Input : a = {10, 5, 15}
b = {20, 3, 2}
The combined array is arranged in a sorted manner as follows: {2, 3, 5, 10, 15, 20}
Input : a = {1, 10, 5, 15}
b = {20, 0, 2}
The combined array sorted in ascending order is {0, 1, 2, 5, 10, 15, 20}.
Approach 1
One possible method is to merge the arrays and then sort the merged array. A new array is generated with a length equal to the sum of the lengths of the original arrays. Subsequently, all elements from both arrays are moved to the new array.
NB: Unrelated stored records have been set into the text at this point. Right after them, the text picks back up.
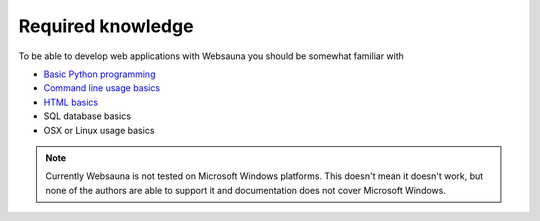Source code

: ==================
Required knowledge
==================

To be able to develop web applications with Websauna you should be somewhat familiar with

* `Basic Python programming <https://docs.python.org/3.5/tutorial/>`_

* `Command line usage basics <http://tutorial.djangogirls.org/en/intro_to_command_line/index.html>`_

* `HTML basics <https://www.codecademy.com/learn/web>`_

* SQL database basics

* OSX or Linux usage basics

.. note::

    Currently Websauna is not tested on Microsoft Windows platforms. This doesn't mean it doesn't work, but none of the authors are able to support it and documentation does not cover Microsoft Windows.

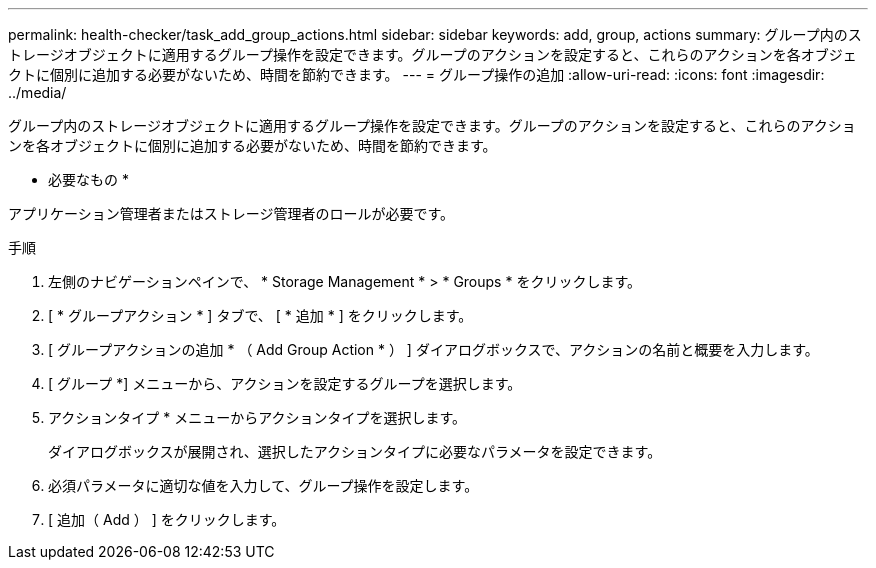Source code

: ---
permalink: health-checker/task_add_group_actions.html 
sidebar: sidebar 
keywords: add, group, actions 
summary: グループ内のストレージオブジェクトに適用するグループ操作を設定できます。グループのアクションを設定すると、これらのアクションを各オブジェクトに個別に追加する必要がないため、時間を節約できます。 
---
= グループ操作の追加
:allow-uri-read: 
:icons: font
:imagesdir: ../media/


[role="lead"]
グループ内のストレージオブジェクトに適用するグループ操作を設定できます。グループのアクションを設定すると、これらのアクションを各オブジェクトに個別に追加する必要がないため、時間を節約できます。

* 必要なもの *

アプリケーション管理者またはストレージ管理者のロールが必要です。

.手順
. 左側のナビゲーションペインで、 * Storage Management * > * Groups * をクリックします。
. [ * グループアクション * ] タブで、 [ * 追加 * ] をクリックします。
. [ グループアクションの追加 * （ Add Group Action * ） ] ダイアログボックスで、アクションの名前と概要を入力します。
. [ グループ *] メニューから、アクションを設定するグループを選択します。
. アクションタイプ * メニューからアクションタイプを選択します。
+
ダイアログボックスが展開され、選択したアクションタイプに必要なパラメータを設定できます。

. 必須パラメータに適切な値を入力して、グループ操作を設定します。
. [ 追加（ Add ） ] をクリックします。

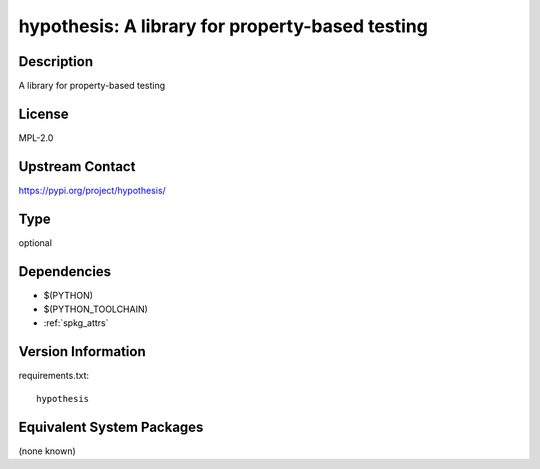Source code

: .. _spkg_hypothesis:

hypothesis: A library for property-based testing
==============================================================

Description
-----------

A library for property-based testing

License
-------

MPL-2.0

Upstream Contact
----------------

https://pypi.org/project/hypothesis/


Type
----

optional


Dependencies
------------

- $(PYTHON)
- $(PYTHON_TOOLCHAIN)
- :ref:`spkg_attrs`

Version Information
-------------------

requirements.txt::

    hypothesis


Equivalent System Packages
--------------------------

(none known)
Following this concatenation, the new array is sorted.
C code
#include <bits/stdc++.h>
using namespace std;
void sortedMerge(int a[], int b[], int res[],
int n, int m) // Merge two arrays in unsorted manner
{
// Concatenate two arrays
int i = 0, j = 0, k = 0;
while (i < n) { // iterate in first array
res[k] = a[i]; // put each element in res array
i += 1;
k += 1;
}
while (j < m) { // iterate in the second array
res[k] = b[j]; // put each element in res array
j += 1;
k += 1;
}
sort(res, res + n + m); // sort the res array to get the sorted Concatenate
}
int main()
{
int a[] = { 10, 5, 15, 22, 100 };
int b[] = { 20, 3, 2, 12, 1, 7 };
int n = sizeof(a) / sizeof(a[0]); // find the size of array a
int m = sizeof(b) / sizeof(b[0]); // find the size of array b
int res[n + m]; // create res array to Concatenate both the array
sortedMerge(a, b, res, n, m); // call function to append and sort
cout << "The sorted array is: ";
for (int i = 0; i < n + m; i++)
cout << " " << res[i];
cout << "\n";
return 0;
}
Output
The sorted array is: 1 2 3 5 7 10 12 15 20 22 100
Time complexity
The time complexity of the algorithm is O((n+m)log(n+m)), where n and m represent the sizes of the arrays.
Space complexity
O(n+m)
Approach 2
The method mentioned above can be enhanced by incorporating the concept of sorting the arrays individually before merging them into a third array. By sorting both arrays independently and then combining them, we can generate the final array with the sorted elements.
C code
// CPP program to merge two unsorted lists
// in sorted order
#include <bits/stdc++.h>
using namespace std;
void sortedMerge(int a[], int b[], int res[],
int n, int m) // Merge two arrays in unsorted manner
{
sort(a, a + n); // Sort the array a
sort(b, b + m); // sort the array b
int i = 0, j = 0, k = 0;
while (i < n && j < m) { // After the array are sorted compare and merge to third array
if (a[i] <= b[j]) { // if element of a is less than b
res[k] = a[i]; // put element of a into the res and increment i
i += 1;
k += 1;
} else {
res[k] = b[j]; // otherwise put the element of b into the res array and increment j
j += 1;
k += 1;
}
}
while (i < n) { // If array a elements are left in the array put in res
res[k] = a[i];
i += 1;
k += 1;
}
while (j < m) { // If array a elements are left in the array put in res
res[k] = b[j];
j += 1;
k += 1;
}
}
int main()
{
int a[] = { 10, 5, 15, 22, 100 };
int b[] = { 20, 3, 2, 12, 1, 7 };
int n = sizeof(a) / sizeof(a[0]); // find the size of array a
int m = sizeof(b) / sizeof(b[0]); // find the size of array b
int res[n + m]; // create res array to Concatenate both the array
sortedMerge(a, b, res, n, m); // call function to append and sort
cout << "The sorted array is: ";
for (int i = 0; i < n + m; i++)
cout << " " << res[i];
cout << "\n";
return 0;
}
Output
The sorted array is: 1 2 3 5 7 10 12 15 20 22 100
Time Complexity:
O (nlogn + mlogm + (n + m)) // a more efficient alternative compared to the first approach
Space Complexity:
O ( (n + m) ) It remains same as the approach 1